Study questions ▸
- A) Answer these questions from the article about Ravi Zacharias, one answer per line, marked (i), (ii) and (iii):
(i) Which law firm did RZIM hire to investigate the accounts of misconduct?
(ii) In what month did RZIM hire that firm?
(iii) How old was Zacharias when he died?
- B) List every person named in the article about Ravi Zacharias other than Zacharias himself.
- C) Carry on the article about Ravi Zacharias from its final sentence.

Ravi Zacharias
In this March 30, 2016 file photo, Ravi Zacharias, centre, speaks during the Society of World Changers induction ceremony at Indiana Wesleyan University in Marion, Ind. A law firm's investigators have released a scathing report on their four-month investigation of alleged sexual misconduct by Zacharias, who founded a global Christian ministry that bears his name. Image Credit: AP

Washington: Influential evangelist Ravi Zacharias, who died last spring, engaged in “sexting, unwanted touching, spiritual abuse, and rape,” according to a report released Thursday by the global evangelical organisation he founded.

After initially denying accounts of his misconduct, Ravi Zacharias International Ministries announced that an investigation had found credible evidence of sexual misconduct spanning many years and multiple continents.

The announcement was the result of an investigation by a Southeastern law firm, Miller & Martin, which RZIM hired in October to investigate accounts of sexual misconduct by Zacharias.

“We believe not only the women who made their allegations public but also additional women who had not previously made public allegations against Ravi but whose identities and stories were uncovered during the investigation,” the ministry’s board of directors said in a statement accompanying the report. “We are devastated by what the investigation has shown and are filled with sorrow for the women who were hurt by this terrible abuse.”

When Zacharias died of cancer in May at age 74, he was one of the most revered evangelists in the United States. Former Vice-President Mike Pence spoke at his memorial service in Atlanta, calling him “a man of faith who could rightly handle the word of truth like few others in our time” and comparing him to Billy Graham and C.S. Lewis.

Data under study ▸

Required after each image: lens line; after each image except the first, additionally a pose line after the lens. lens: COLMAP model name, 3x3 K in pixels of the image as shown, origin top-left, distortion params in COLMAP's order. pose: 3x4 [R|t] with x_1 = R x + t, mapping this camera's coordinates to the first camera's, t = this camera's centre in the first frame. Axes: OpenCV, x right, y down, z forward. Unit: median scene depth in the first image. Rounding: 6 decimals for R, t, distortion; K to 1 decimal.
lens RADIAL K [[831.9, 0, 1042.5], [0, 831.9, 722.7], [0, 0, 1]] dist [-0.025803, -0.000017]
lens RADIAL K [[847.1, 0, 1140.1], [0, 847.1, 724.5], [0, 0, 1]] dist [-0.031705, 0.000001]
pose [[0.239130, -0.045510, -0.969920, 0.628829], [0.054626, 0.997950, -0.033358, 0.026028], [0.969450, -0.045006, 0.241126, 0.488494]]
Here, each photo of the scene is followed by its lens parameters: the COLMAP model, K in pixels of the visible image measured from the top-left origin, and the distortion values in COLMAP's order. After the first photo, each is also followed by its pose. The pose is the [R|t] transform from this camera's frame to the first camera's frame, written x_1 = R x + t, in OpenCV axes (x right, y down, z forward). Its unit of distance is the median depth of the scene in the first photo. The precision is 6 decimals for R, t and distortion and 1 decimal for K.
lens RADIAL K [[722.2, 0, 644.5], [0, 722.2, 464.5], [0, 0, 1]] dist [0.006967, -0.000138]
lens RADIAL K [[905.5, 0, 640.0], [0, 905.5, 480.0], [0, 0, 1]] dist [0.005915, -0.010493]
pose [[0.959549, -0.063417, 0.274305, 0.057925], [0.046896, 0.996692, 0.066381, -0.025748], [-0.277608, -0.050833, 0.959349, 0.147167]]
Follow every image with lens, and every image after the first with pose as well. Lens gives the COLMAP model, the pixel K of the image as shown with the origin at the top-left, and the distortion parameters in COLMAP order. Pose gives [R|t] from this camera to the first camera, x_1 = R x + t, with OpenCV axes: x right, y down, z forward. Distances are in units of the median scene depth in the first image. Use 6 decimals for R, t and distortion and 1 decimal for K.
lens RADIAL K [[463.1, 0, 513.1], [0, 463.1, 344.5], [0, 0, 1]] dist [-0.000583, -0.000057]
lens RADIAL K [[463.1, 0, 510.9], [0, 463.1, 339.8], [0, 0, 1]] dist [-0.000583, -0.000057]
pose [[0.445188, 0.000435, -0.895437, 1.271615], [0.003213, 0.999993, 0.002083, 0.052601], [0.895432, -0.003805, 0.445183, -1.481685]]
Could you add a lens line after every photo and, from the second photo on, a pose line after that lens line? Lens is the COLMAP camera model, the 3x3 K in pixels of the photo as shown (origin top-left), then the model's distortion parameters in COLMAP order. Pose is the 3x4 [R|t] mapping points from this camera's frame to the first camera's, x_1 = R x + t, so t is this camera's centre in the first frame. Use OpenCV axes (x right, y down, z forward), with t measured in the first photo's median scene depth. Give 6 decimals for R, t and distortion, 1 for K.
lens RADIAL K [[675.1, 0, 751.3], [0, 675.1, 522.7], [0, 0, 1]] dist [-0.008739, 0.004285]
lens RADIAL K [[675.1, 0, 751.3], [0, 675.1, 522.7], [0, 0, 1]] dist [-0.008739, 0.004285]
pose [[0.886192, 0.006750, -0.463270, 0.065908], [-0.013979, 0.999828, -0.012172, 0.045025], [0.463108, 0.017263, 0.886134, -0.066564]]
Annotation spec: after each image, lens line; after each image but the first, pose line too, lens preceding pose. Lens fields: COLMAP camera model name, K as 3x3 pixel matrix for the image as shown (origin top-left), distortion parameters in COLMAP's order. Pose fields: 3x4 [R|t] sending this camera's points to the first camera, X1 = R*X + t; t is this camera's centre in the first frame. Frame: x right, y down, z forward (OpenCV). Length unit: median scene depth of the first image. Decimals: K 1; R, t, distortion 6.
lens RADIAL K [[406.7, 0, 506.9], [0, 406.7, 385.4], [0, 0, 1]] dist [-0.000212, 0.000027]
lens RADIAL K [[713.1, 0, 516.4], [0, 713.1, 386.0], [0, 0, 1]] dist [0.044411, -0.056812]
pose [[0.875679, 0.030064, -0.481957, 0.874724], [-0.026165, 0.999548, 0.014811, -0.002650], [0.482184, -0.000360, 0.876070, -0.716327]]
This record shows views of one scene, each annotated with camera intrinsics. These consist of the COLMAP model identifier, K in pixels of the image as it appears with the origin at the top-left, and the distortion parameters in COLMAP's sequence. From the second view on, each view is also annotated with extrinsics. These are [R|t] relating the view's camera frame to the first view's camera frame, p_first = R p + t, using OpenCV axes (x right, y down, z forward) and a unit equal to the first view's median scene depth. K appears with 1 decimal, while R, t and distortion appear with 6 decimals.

Answers by task ▸
- A)
(i) Miller & Martin
(ii) October
(iii) 74

- B)
Mike Pence
Billy Graham
C.S. Lewis

- C)
Though the report adds shocking new details, accounts of Zacharias’ sexual misconduct had arisen in recent years. In 2017, he settled a lawsuit with a Canadian couple whom he had accused of attempting to extort him over intimate text messages he had exchanged with the wife.

Then last fall, several months after Zacharias’ death, the magazine Christianity Today reported on allegations that Zacharias had groped several women who worked at two day spas he co-owned near his ministry’s headquarters in Alpharetta, Georgia. After initially denying those claims, RZIM acknowledged in December that an interim report from Miller & Martin confirmed that he had engaged in “sexual misconduct.”

The full report paints a stark portrait of that misconduct. The law firm interviewed more than a dozen massage therapists who treated Zacharias.

Zacharias said in 2017 that in 45 years of marriage, “I have never engaged in any inappropriate behaviour of any kind.”

The report is a devastating blow for the reputation of a man who was for decades a widely admired evangelical leader. Born in Chennai, India, and boasting impressive academic credentials, he had a reputation among many evangelicals as a worldly and winsome intellectual. His ministry’s motto is “Helping the thinker believe. Helping the believer think.”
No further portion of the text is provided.